--- Text ---
=====
We used the anniversary method to assess treatment changes at 1-year follow-up, allowing for sufficient time to implement medication changes. The anniversary date is defined as 365 days from the index date. We again applied a time window of plus or minus 45 days to capture prescriptions at or around this date (Figure 1).

2.4. Statistical Analysis

Baseline characteristics of the study participants, hypoglycaemia risk scores and treatment changes were reported using means with standard deviations (SD) or medians with interquartile ranges (IQR), depending on whether continuous variables were normal or non-normally distributed. For categorical variables, the number and percentages of patients were reported.
We used multinomial logistic regression to estimate the association between hypoglycaemia risk and treatment changes corrected for age and sex; treatment changes (no change as reference, de-intensification, and intensification), hypoglycaemia risk category (low-risk as reference, high-risk), sex (male as reference, female) and age (as continuous data). Sensitivity analyses were performed with four different time windows at index and anniversary date (±14 days, ±30 days, ±45 days, and ± 60 days) to determine the impact of time windows on treatment changes. Analysis was conducted using R (version 4.0.3; The R Foundation for Statistical Computing Platform, Vienna, Austria) with the R package nnet. The statistical significance threshold was a two-sided p = 0.05.

3. Results

3.1. Patient Characteristics at the Index Date

Overall, 36,628 patients fulfilled the inclusion criteria out of 3,407,842 patients recorded in the IADB.nl database (Figure 2). The average age of the included patients was 67.8 years (SD: 11.4), and 53% were male, with little difference between high-risk and low-risk patients (Table 1). The median number of medications dispensed per patient at the index date was 7 (IQR: 5–10). As could be expected, this total number was higher in the high-risk (9, IQR: 7–13) compared to the low-risk patients (7, IQR: 5–10). Almost all high-risk patients received insulin, either as monotherapy or combination therapy with non-insulin medications, and the mean duration of insulin use was 3.3 years (Table 1). Only very few low-risk patients received insulin treatment and instead commonly received metformin as a monotherapy (55.1%). Sulfonylurea medications were used either as monotherapy or in combination by 22.5% of patients in the high-risk categories and 41.8% of patients in the low-risk categories (Table 1).
=====
--- Input data ---

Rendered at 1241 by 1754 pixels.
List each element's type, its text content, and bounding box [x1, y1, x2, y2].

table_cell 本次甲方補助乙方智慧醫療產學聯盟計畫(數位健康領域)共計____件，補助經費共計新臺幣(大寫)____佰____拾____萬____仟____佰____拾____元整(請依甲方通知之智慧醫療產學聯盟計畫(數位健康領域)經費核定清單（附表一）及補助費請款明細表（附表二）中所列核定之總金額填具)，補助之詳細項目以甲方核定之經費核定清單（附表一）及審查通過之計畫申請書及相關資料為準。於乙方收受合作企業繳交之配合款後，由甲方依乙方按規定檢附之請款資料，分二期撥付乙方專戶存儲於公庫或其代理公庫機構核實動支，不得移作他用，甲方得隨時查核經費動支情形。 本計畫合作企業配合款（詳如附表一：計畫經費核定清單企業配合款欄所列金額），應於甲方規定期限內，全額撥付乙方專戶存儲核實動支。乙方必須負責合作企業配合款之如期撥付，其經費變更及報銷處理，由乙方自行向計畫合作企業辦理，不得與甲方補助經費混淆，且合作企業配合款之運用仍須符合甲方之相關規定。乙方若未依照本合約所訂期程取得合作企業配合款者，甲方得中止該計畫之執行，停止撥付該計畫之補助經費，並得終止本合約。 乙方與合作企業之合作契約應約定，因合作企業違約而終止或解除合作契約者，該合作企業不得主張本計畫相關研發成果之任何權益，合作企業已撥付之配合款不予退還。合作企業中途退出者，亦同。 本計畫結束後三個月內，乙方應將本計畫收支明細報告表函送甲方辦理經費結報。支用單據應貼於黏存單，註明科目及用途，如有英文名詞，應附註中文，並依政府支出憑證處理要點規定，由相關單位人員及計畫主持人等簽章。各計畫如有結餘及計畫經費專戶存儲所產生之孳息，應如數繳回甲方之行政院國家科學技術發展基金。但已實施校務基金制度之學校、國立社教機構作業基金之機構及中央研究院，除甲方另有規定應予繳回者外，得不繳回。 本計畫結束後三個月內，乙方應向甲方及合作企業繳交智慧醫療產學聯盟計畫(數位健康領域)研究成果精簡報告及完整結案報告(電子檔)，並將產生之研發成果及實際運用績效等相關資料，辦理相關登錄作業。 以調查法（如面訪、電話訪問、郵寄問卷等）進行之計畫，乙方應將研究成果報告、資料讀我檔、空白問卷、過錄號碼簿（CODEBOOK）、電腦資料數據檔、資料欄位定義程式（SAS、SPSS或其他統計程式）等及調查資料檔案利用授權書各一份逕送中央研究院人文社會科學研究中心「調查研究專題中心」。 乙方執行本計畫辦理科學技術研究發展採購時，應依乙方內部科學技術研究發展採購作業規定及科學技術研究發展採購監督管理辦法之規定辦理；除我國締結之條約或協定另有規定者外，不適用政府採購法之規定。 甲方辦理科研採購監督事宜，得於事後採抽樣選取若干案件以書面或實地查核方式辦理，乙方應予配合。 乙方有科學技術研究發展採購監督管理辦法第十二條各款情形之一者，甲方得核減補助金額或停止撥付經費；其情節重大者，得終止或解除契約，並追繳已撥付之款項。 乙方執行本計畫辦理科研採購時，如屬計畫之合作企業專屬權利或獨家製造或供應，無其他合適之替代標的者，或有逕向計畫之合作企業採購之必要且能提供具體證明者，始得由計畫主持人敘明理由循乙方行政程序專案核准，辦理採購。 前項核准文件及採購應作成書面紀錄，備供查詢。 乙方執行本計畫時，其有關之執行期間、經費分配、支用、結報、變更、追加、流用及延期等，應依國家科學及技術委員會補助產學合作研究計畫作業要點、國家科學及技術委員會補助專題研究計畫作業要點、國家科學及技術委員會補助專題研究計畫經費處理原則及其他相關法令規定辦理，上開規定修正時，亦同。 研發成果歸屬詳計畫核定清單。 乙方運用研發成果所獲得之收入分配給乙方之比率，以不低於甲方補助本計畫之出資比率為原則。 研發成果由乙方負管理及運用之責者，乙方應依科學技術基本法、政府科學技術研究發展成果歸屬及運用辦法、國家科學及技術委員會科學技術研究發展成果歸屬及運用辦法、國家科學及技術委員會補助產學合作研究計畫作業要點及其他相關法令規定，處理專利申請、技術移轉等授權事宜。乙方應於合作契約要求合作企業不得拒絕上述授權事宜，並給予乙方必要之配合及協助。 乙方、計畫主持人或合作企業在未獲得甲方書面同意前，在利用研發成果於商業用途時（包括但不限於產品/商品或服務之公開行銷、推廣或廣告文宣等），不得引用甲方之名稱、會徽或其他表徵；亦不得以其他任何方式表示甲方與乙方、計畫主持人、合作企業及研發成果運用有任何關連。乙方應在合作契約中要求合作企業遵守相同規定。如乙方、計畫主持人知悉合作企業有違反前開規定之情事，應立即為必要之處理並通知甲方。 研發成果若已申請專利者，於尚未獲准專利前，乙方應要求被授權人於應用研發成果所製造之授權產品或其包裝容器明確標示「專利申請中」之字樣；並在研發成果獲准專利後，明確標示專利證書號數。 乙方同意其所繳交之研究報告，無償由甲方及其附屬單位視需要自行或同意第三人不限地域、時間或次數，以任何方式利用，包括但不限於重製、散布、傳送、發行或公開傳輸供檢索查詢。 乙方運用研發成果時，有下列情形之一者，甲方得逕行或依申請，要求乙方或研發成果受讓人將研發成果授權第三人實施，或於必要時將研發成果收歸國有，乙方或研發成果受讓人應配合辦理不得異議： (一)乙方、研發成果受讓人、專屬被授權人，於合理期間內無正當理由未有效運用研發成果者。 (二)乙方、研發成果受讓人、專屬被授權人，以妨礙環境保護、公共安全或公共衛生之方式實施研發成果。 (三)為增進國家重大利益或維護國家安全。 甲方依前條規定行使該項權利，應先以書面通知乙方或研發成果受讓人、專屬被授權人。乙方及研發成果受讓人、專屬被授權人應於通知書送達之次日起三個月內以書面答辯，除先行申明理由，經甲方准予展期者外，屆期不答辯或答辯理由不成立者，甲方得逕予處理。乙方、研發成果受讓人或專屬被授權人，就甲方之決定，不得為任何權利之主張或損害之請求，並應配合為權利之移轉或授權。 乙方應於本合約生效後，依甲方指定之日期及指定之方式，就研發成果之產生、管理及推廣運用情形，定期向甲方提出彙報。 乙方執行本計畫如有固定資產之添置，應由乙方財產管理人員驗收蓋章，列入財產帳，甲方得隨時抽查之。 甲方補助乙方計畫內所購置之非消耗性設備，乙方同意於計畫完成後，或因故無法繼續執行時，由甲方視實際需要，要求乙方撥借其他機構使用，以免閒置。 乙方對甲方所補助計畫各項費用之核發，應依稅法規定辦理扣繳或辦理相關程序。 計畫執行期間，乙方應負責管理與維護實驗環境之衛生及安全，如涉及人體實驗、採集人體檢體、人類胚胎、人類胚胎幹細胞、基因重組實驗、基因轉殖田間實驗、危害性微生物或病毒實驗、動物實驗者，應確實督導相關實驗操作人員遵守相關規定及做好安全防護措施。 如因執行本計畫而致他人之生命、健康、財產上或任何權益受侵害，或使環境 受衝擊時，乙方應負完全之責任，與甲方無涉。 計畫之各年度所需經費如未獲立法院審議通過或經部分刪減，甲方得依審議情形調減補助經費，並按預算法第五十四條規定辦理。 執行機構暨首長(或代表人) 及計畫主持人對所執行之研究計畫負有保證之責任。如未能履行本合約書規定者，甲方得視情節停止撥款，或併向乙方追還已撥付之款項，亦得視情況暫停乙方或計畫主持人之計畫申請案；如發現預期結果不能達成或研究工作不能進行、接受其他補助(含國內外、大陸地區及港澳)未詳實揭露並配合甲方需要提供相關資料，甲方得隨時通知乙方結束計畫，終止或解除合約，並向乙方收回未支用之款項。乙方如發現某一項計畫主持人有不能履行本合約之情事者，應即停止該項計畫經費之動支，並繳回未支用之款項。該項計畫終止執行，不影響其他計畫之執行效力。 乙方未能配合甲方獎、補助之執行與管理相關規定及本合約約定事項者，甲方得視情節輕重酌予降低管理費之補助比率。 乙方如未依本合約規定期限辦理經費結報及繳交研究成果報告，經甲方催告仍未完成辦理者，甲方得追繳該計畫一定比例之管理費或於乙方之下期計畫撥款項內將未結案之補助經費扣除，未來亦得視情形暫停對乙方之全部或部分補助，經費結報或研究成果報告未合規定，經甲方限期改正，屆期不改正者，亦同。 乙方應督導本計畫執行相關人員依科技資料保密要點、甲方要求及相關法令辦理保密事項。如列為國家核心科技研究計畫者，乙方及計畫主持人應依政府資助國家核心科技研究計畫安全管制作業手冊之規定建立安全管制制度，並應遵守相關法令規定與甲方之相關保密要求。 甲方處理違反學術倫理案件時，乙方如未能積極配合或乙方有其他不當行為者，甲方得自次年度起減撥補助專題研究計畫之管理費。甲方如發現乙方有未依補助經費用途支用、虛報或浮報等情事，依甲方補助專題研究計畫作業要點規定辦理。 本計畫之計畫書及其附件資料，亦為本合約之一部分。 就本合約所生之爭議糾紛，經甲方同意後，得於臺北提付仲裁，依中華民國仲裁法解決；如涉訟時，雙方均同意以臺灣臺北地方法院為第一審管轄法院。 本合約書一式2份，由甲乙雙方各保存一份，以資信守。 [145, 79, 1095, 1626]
=====
--- Questions to answer ---
1: Answer these from the hypoglycemia study excerpt:
(a) What time window was applied around the anniversary date?
(b) Which R package was used for the analysis?
(c) What percentage of low-risk patients received metformin as monotherapy?
2: Based on the hypoglycemia study excerpt, is each statement true? Answer yes or no and quote the words that settle it.
(a) The anniversary date falls 365 days after the index date.
(b) Most of the included patients were female.
(c) Sulfonylurea use was more common in the high-risk categories than in the low-risk categories.
3: Continue the hypoglycemia study excerpt from its last sentence.

--- Responses for each task ---
1:
(a) Plus or minus 45 days.
(b) nnet.
(c) 55.1%.

2:
(a) Yes: "The anniversary date is defined as 365 days from the index date."
(b) No: "53% were male"
(c) No: "Sulfonylurea medications were used either as monotherapy or in combination by 22.5% of patients in the high-risk categories and 41.8% of patients in the low-risk categories"

3:
3.2. Hypoglycaemia Risk Score and Medication Changes

Just over a quarter of patients had a high hypoglycaemia risk score (26.9%). The median score was 0.85 (IQR: 0.79–0.88) in the high-risk and 0.39 (IQR: 0.35–0.48) in the low-risk categories. Most patients experienced no change after a 1-year follow-up period (87.0%), and within the high-risk category, almost ninety per cent of patients (88.9%) had no change in the hypoglycaemia medications used at the 1-year follow-up (Figure 3). Particularly noteworthy was the substantial group with an estimated high risk who were on a combination of insulin and sulfonylurea (17.1%) that experienced no change (Table 2).
De-intensification of hypoglycaemia medication occurred in 5.0% of all patients (Table 2). In the high-risk category, 8.8% received de-intensification of treatment compared to 3.6% in the low-risk category (Figure 3). Treatment de-intensification in the high-risk category of patients included the discontinuation of insulin (5.7%), discontinuation of sulfonylurea (2.3%), switching from insulin to non-insulin (0.5%), and switching from sulfonylurea to other non-insulin medications (0.3%) (Table 2).
Intensification of hypoglycaemia medication occurred in 8.3% of all patients. This percentage was higher in the low-risk category (9.9%) compared to the high-risk category (2.3%) (Figure 3). Among high-risk patients, the addition of sulfonylurea was the most common change observed (1.2%). Additionally, switching from non-insulin to insulin (1.0%) or switching from other non-insulin medications to sulfonylurea (0.1%) was seen among these patients (Table 2).
The sensitivity analyses showed that using shorter time windows resulted in higher rates of de-intensification, particularly due to an increase in patients being classified as discontinuing insulin (Table S2). This illustrates that insulin is particularly prone to misclassification since, with a widening of the time interval, it was observed that the insulin dispensings had continued. The largest misclassification was seen when using a time window of 14 days, whereas only a few very small differences were noted between 45 and 60 days.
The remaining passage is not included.